## Records shown
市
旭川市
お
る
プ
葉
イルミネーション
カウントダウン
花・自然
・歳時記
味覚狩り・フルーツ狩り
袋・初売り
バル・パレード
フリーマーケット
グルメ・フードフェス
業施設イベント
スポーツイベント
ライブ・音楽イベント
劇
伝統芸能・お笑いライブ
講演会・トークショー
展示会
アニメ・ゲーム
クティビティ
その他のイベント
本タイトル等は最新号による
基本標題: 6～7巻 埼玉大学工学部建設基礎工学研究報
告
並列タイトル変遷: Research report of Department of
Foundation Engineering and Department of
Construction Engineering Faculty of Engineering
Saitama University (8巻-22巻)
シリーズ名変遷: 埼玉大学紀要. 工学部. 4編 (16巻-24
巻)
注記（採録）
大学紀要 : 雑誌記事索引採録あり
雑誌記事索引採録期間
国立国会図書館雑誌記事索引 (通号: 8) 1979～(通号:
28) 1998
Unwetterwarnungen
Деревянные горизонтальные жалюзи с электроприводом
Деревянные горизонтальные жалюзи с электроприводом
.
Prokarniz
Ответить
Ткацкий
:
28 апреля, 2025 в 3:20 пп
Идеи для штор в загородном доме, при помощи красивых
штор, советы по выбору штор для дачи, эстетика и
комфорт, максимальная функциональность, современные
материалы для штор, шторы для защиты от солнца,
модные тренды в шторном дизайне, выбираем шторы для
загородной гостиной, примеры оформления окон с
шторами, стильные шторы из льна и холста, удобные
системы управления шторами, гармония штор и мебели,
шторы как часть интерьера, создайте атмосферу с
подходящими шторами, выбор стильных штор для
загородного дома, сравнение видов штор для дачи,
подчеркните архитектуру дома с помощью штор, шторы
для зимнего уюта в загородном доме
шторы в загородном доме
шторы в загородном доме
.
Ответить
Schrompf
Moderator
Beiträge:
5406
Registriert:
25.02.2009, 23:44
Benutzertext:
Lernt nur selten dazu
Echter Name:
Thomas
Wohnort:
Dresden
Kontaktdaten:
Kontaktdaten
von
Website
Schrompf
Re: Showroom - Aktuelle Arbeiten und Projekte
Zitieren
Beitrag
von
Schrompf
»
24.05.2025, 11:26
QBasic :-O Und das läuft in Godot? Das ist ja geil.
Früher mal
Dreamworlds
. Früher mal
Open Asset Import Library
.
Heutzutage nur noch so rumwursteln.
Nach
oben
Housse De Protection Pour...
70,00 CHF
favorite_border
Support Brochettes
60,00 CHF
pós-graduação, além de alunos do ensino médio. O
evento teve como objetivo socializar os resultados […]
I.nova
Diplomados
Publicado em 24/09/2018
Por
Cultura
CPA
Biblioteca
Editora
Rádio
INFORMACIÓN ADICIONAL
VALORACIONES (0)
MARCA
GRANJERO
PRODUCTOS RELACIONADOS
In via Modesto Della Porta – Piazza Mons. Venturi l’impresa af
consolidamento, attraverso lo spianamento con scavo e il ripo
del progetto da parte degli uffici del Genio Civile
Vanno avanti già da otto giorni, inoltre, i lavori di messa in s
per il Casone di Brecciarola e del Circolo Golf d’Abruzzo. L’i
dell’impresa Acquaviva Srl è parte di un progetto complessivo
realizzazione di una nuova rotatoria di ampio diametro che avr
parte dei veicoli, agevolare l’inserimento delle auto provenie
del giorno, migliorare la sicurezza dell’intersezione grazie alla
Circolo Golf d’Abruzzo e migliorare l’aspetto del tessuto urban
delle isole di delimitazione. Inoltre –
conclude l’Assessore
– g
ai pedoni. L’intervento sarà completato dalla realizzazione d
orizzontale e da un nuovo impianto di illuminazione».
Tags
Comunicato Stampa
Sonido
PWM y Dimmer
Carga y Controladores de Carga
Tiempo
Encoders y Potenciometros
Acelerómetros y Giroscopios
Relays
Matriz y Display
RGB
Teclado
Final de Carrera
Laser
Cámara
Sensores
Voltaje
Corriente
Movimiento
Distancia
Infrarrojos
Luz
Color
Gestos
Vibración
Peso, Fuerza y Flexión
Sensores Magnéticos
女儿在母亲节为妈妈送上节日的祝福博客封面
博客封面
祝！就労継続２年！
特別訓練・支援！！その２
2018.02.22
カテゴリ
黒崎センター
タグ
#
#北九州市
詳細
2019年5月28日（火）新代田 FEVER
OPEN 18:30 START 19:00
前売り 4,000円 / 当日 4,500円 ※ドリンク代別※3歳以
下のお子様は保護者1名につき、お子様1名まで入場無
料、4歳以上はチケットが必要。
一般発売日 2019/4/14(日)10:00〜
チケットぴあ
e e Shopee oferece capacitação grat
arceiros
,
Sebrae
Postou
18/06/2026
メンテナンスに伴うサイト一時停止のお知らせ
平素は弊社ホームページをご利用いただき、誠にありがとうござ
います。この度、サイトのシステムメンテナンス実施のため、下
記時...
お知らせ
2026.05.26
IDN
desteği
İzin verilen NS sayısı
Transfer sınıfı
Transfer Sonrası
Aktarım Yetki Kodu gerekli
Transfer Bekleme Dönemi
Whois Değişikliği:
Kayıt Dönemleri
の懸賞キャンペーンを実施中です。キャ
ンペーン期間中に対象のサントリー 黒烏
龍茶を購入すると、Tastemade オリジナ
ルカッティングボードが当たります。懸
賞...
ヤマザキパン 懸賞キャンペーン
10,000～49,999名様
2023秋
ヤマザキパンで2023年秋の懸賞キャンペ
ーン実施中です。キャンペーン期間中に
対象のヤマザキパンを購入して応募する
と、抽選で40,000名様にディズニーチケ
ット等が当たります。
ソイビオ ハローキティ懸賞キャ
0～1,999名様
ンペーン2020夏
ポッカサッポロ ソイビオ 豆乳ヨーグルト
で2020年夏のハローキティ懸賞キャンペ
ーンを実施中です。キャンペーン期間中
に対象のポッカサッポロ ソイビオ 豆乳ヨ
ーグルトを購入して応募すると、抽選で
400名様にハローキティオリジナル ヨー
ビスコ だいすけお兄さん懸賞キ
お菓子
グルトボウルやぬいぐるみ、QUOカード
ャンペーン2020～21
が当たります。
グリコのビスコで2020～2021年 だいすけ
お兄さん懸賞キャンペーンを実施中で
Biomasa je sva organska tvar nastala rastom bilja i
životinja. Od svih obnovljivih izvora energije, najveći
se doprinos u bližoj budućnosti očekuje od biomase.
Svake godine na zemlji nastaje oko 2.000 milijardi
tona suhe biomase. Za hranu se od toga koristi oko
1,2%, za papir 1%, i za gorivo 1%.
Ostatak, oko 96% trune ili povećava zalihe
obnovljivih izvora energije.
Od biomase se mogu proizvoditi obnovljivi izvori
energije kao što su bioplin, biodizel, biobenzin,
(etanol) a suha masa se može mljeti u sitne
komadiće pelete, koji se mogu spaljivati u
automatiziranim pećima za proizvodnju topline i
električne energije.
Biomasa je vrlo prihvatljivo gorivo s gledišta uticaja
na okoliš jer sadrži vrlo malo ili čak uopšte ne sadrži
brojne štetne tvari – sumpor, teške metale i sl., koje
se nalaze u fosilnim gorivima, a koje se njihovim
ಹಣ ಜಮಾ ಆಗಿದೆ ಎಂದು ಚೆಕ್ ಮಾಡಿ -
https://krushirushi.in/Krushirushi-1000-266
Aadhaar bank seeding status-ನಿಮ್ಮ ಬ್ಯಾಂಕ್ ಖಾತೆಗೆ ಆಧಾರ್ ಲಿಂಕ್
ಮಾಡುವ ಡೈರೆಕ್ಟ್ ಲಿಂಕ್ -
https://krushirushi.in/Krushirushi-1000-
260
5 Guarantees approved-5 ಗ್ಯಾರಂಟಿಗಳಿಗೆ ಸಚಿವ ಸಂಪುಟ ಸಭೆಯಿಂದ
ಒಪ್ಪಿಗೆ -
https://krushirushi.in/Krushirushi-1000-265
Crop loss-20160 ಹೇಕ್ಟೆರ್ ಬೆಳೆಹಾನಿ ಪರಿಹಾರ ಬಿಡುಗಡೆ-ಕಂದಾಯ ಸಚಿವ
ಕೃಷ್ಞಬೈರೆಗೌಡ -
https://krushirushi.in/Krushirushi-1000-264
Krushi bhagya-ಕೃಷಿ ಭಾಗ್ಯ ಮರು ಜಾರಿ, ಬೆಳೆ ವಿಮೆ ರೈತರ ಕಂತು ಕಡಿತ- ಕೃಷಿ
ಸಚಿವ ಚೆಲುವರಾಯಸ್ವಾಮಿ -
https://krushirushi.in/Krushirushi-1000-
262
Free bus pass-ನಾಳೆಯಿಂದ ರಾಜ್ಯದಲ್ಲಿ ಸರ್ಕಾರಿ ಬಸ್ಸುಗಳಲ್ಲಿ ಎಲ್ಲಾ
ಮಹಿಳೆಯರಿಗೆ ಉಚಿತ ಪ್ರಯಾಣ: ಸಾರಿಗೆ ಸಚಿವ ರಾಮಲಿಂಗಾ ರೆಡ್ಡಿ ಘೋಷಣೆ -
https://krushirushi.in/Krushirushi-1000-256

## Problem details
Reproduce the records from the start through the line containing "28 апреля, 2025 в 3:20 пп", inclusive, swapping "Unwetterwarnungen" for "Wetterwarnungen" and leaving everything else unchanged.

## Exercise output
市
旭川市
お
る
プ
葉
イルミネーション
カウントダウン
花・自然
・歳時記
味覚狩り・フルーツ狩り
袋・初売り
バル・パレード
フリーマーケット
グルメ・フードフェス
業施設イベント
スポーツイベント
ライブ・音楽イベント
劇
伝統芸能・お笑いライブ
講演会・トークショー
展示会
アニメ・ゲーム
クティビティ
その他のイベント
本タイトル等は最新号による
基本標題: 6～7巻 埼玉大学工学部建設基礎工学研究報
告
並列タイトル変遷: Research report of Department of
Foundation Engineering and Department of
Construction Engineering Faculty of Engineering
Saitama University (8巻-22巻)
シリーズ名変遷: 埼玉大学紀要. 工学部. 4編 (16巻-24
巻)
注記（採録）
大学紀要 : 雑誌記事索引採録あり
雑誌記事索引採録期間
国立国会図書館雑誌記事索引 (通号: 8) 1979～(通号:
28) 1998
Wetterwarnungen
Деревянные горизонтальные жалюзи с электроприводом
Деревянные горизонтальные жалюзи с электроприводом
.
Prokarniz
Ответить
Ткацкий
:
28 апреля, 2025 в 3:20 пп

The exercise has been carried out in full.